What constitutes substantially changed circumstances is "determined on a case-by-case basis." Lilleboe, 453 N.W.2d at 723 (citations omitted). Here, because the dissolution findings acknowledge that post-dissolution relationships by the parties were anticipated, we reject appellant's argument that respondent's relationship with her current fiancé is a substantial change in circumstance. See Mikoda v. Mikoda, 413 N.W.2d 238, 242 (Minn. App. 1987) (trial court's construction of its own decree given "great weight" on appeal), review denied (Minn. Dec. 22, 1987). Also, because the dissolution judgment recognized that at least one party would be moving, it implicitly contemplated the possibility that the child might be placed with a new daycare provider. Therefore, neither respondent's move nor her placement of the child with a new daycare provider shows substantially changed circumstances. Cf. Roehrdanz v. Roehrdanz, 438 N.W.2d 687, 690 (Minn. App. 1989) (continuation of existing circumstances is not changed circumstances), review denied (Minn. Jun. 21, 1989).

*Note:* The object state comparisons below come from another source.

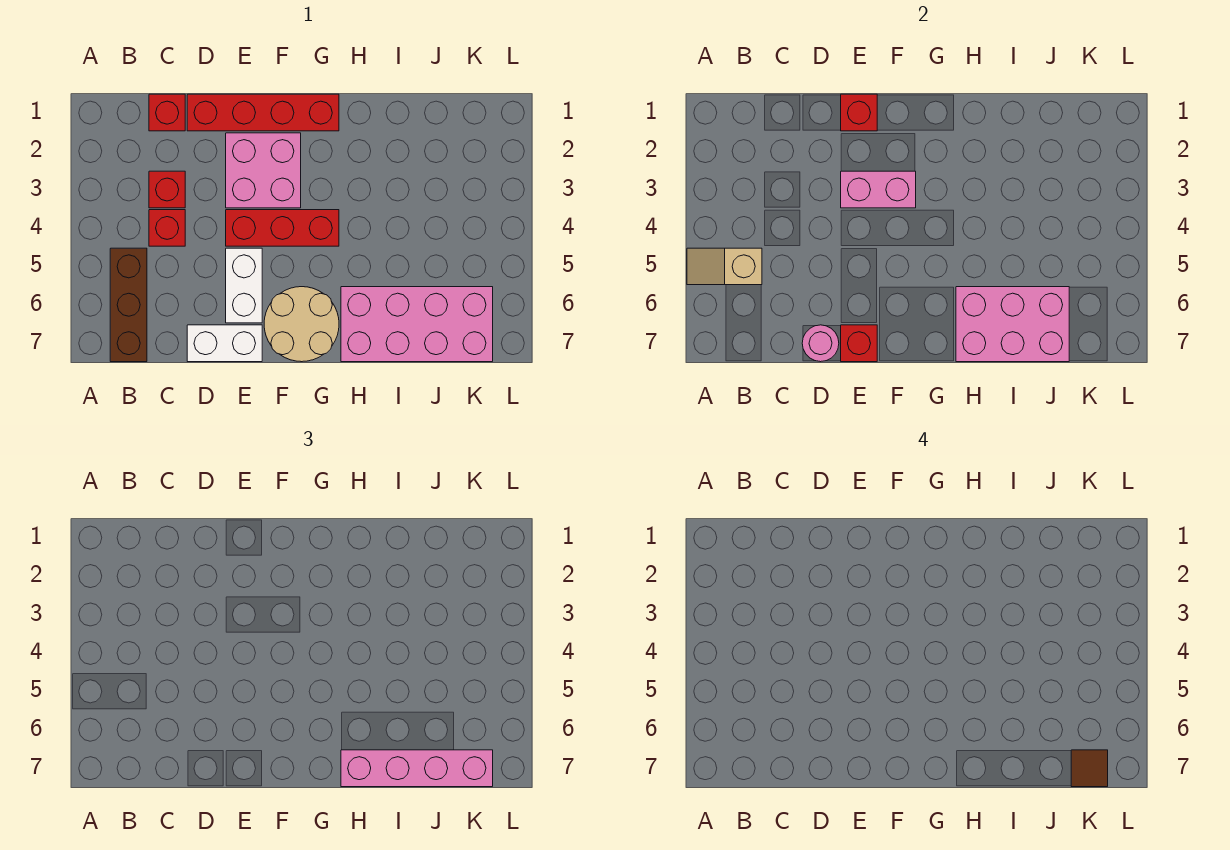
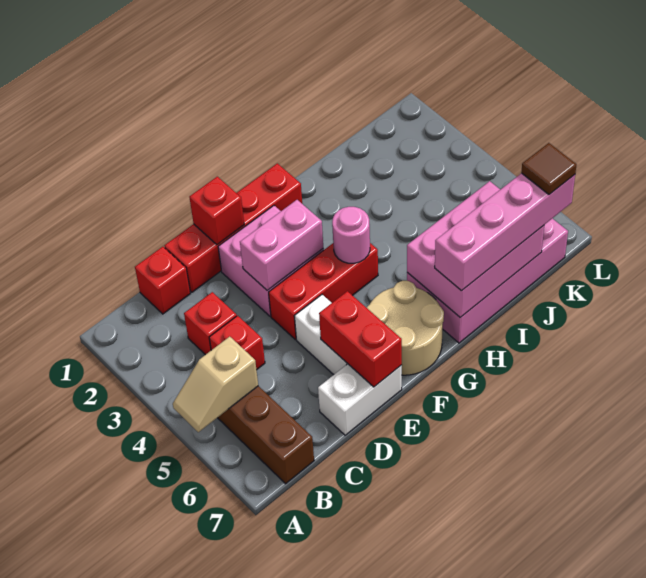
pink 1x1 round brick [802,325,839,362] -> pink 1x1 round brick moved to [332,207,370,263]
red 1x1 brick [841,325,877,362] -> red 1x2 brick [319,291,402,387]

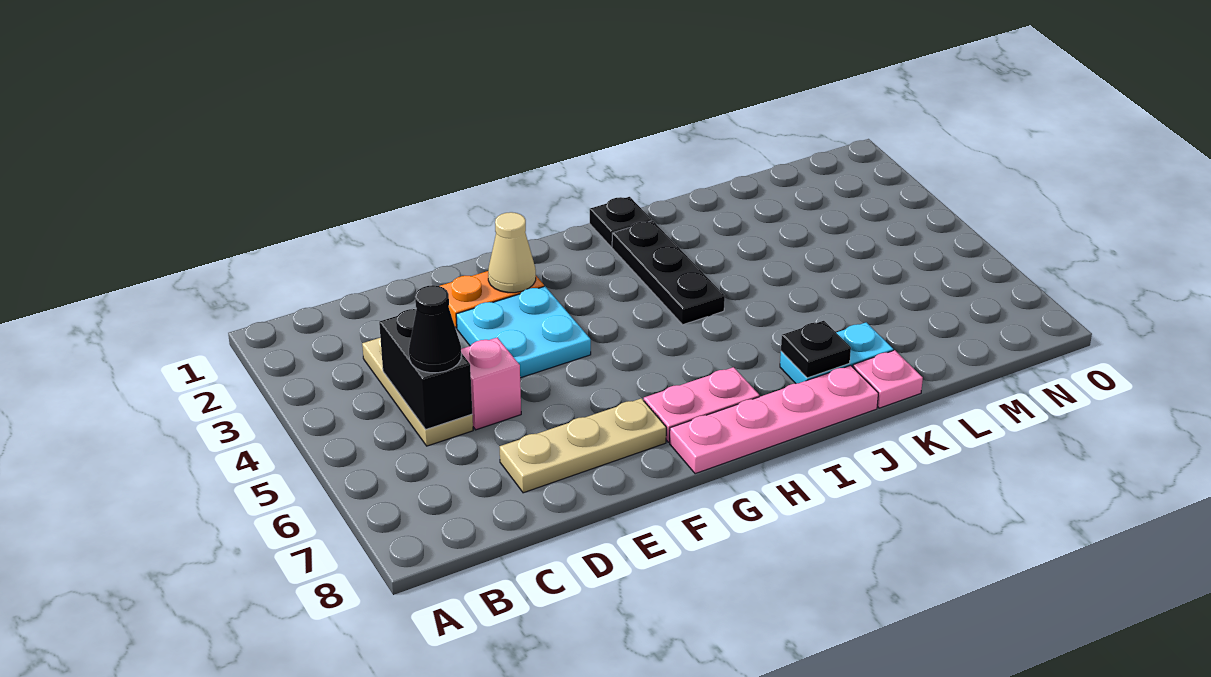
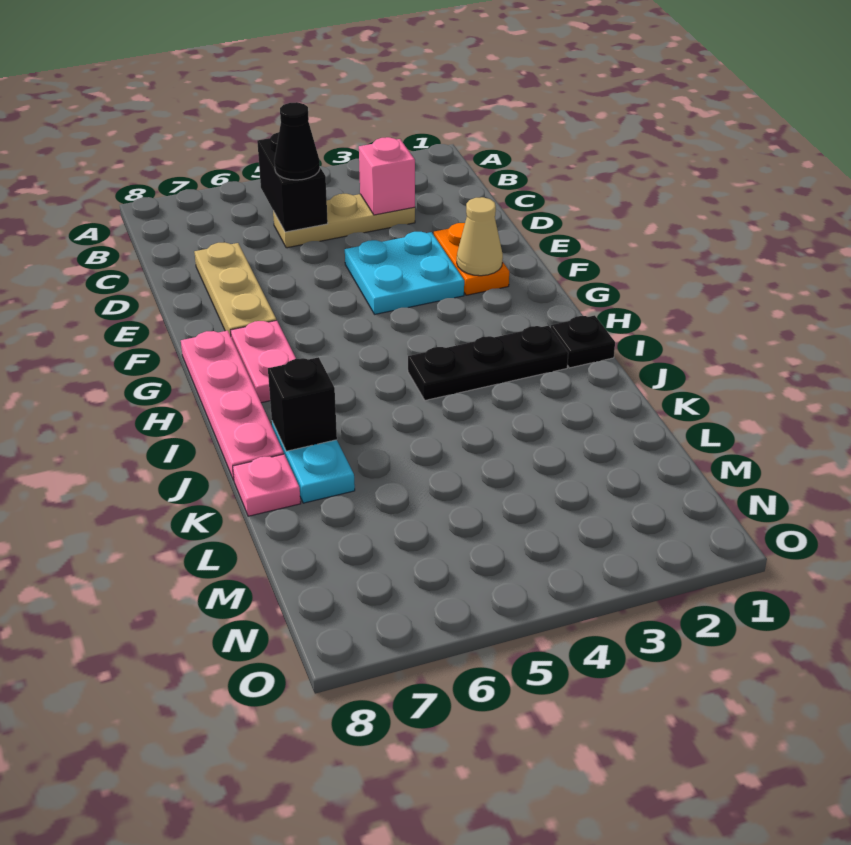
black 1x2 brick [379,309,472,429] -> black 1x2 brick turned to [257,132,328,232]
pink 1x1 brick [461,338,521,430] -> pink 1x1 brick moved to [359,137,415,215]
black 1x1 plate [781,321,851,378] -> black 1x1 brick [268,357,337,451]

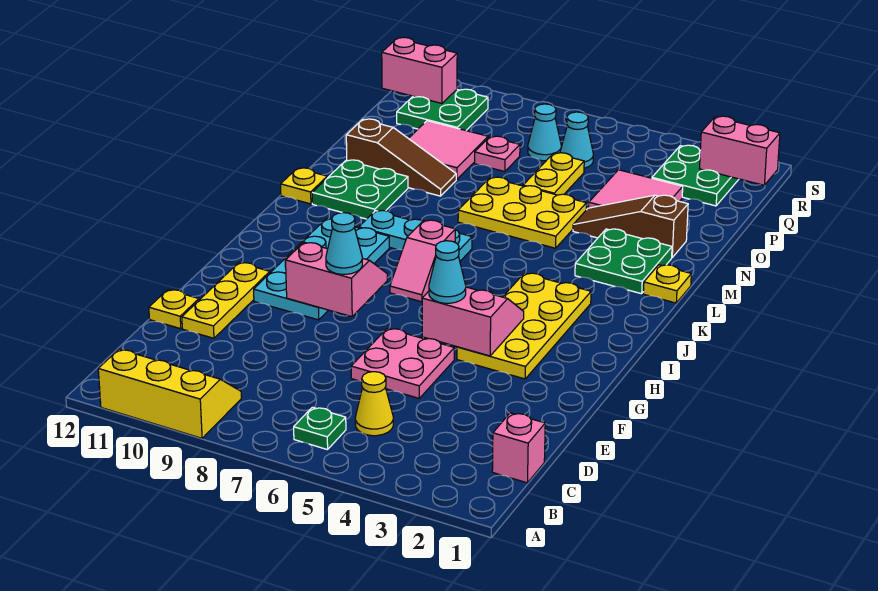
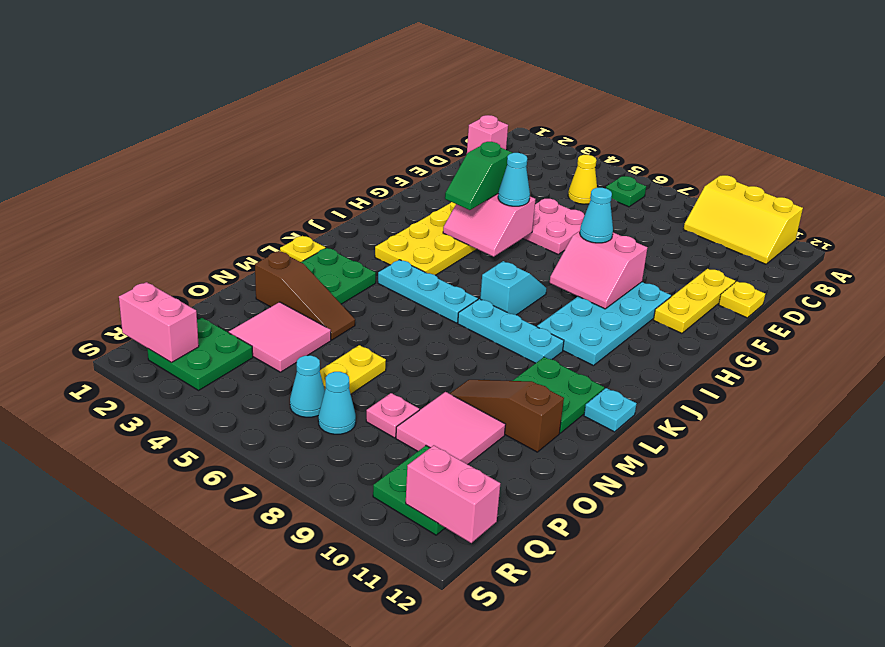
none -> green 1x2 slope [445,142,512,210]
pink 1x2 slope [390,220,455,302] -> cyan 1x2 slope [480,261,547,315]
none -> cyan 1x3 plate [378,260,478,323]
yellow 1x1 plate [281,168,327,204] -> cyan 1x1 plate [584,388,637,432]
yellow 2x3 plate [458,177,586,248] -> none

Appellant alleges the child's poor behavior shows the child is endangered. See Lilleboe, 453 N.W.2d at 724 (stating endangerment may be shown by behavior problems). Whether endangerment exists is determined on a case-by-case basis. Id. To show endangerment, a party must show a significant degree of danger. Ross v. Ross, 477 N.W.2d 753, 756 (Minn. App. 1991). Here, the district court stated appellant was unable to attribute the child's behavior to the move or to respondent's relationship with her fiancé and that the child's conduct could be a result of the parties' divorce. The record shows that when the parties divorced in early 1998, respondent moved in with her parents and the child was placed with a new daycare provider. In July 1998, respondent changed the child's daycare provider and in August 1998, she moved in with her fiancé. The district court did not clearly err by finding appellant failed to successfully attribute the child's behavior to something other than the dissolution-related changes in the child's life or in refusing to find the child to be endangered. Also, while appellant claims the child is rebellious, he admits that, as the child ages, "his personality will be developing and he will be asserting his independence." Lastly, on this record, the child's use of improper language, while an issue of parental discipline, is not enough to show endangerment.
Appellant did not establish a prima facie case to modify custody because he showed neither substantially changed circumstances nor endangerment. The district court did not abuse its discretion by denying appellant's motion without an evidentiary hearing.
[*] Retired judge of the district court, serving as judge of the Minnesota Court of Appeals pursuant to Minn. Const. art. VI, § 10.